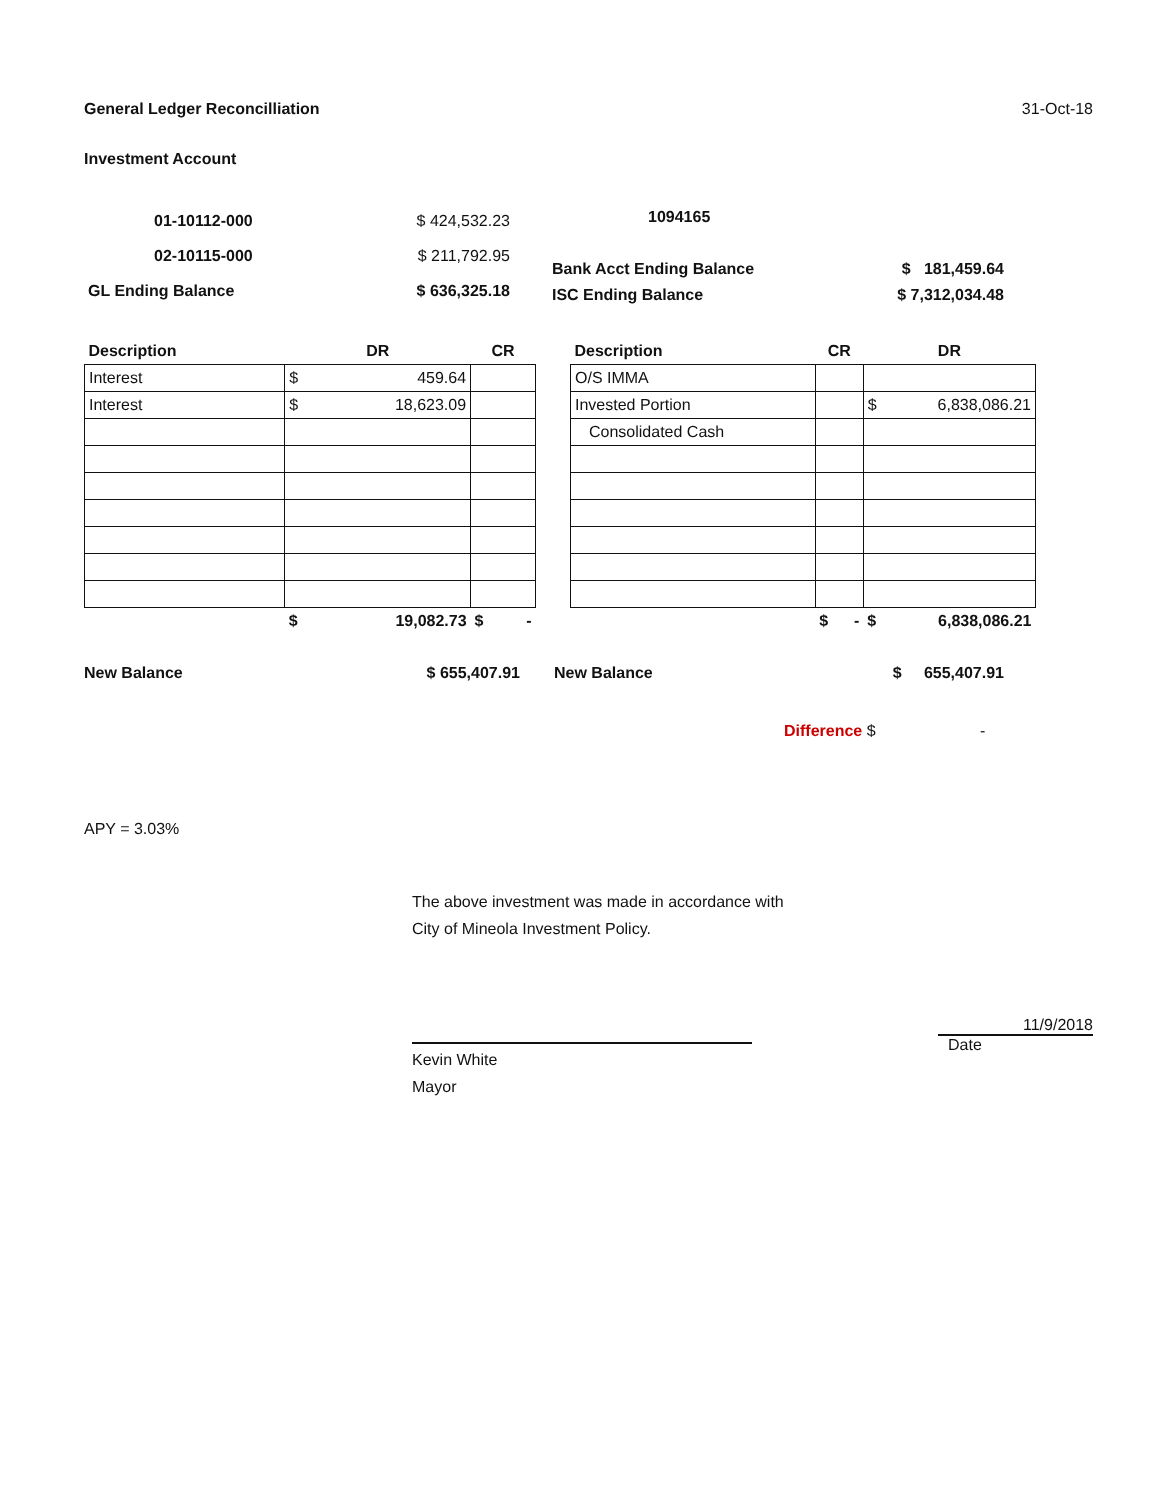General Ledger Reconcilliation 31-Oct-18
Investment Account
| 01-10112-000 | $ 424,532.23 |
| 02-10115-000 | $ 211,792.95 |
| GL Ending Balance | $ 636,325.18 |
| 1094165 | |
| Bank Acct Ending Balance | $ 181,459.64 |
| ISC Ending Balance | $ 7,312,034.48 |
| Description | DR | CR |
| --- | --- | --- |
| Interest | $ 459.64 | |
| Interest | $ 18,623.09 | |
| | $ 19,082.73 | $ - |
| Description | CR | DR |
| --- | --- | --- |
| O/S IMMA | | |
| Invested Portion | | $ 6,838,086.21 |
| Consolidated Cash | | |
| | $ - | $ 6,838,086.21 |
New Balance $ 655,407.91 New Balance $ 655,407.91
Difference $ -
APY = 3.03%
The above investment was made in accordance with
City of Mineola Investment Policy.
Kevin White
Mayor
11/9/2018
Date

• What to produce: Each line from the one containing "APY = 3.03%" to the last line of the material above should be reproduced word for word, with nothing added.

• Answer space:
APY = 3.03%
The above investment was made in accordance with
City of Mineola Investment Policy.
Kevin White
Mayor
11/9/2018
Date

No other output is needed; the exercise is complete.